We invented AI. That the structure of a neuron inspired one subsystem architecture framework offers nothing essentialist or sacrosanct to the whole enterprise.
Sticks were our first clubs, but we don't limit our design and engineering for tools or weapons to the nature of trees. We extract good principles and invent the form as well as, often, the function.
I think the framing is dead on.
The author probably just means LLMs. And that's really all you need to know about the quality of this article.
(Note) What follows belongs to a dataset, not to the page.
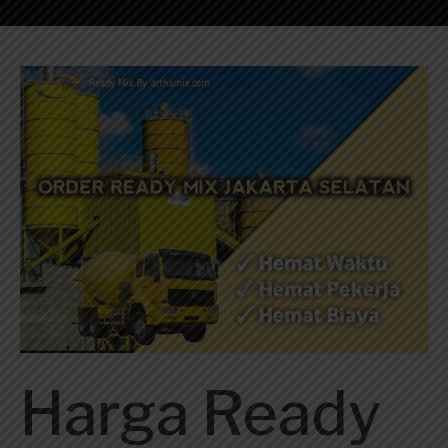
Harga Ready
No AI researcher from 2010 would predict that transformer architecture (if we could send them the description back in time), SGD, and Web crawling could lead to a very coherent and useful LMs.
Hold my beer
realitydrift•21h ago
At scale, any compression system faces a tradeoff between entropy and fidelity. As these models absorb more language and feedback, meaning doesn’t just get reproduced, it slowly drifts. Concepts remain locally coherent while losing alignment with their original reference points. That’s why hallucination feels like the wrong diagnosis. The deeper issue is long run semantic stability, not one off mistakes.
The arrival moment wasn’t when the system got smarter, but when it became a dominant mediator of meaning and entropy started accumulating faster than humans could notice.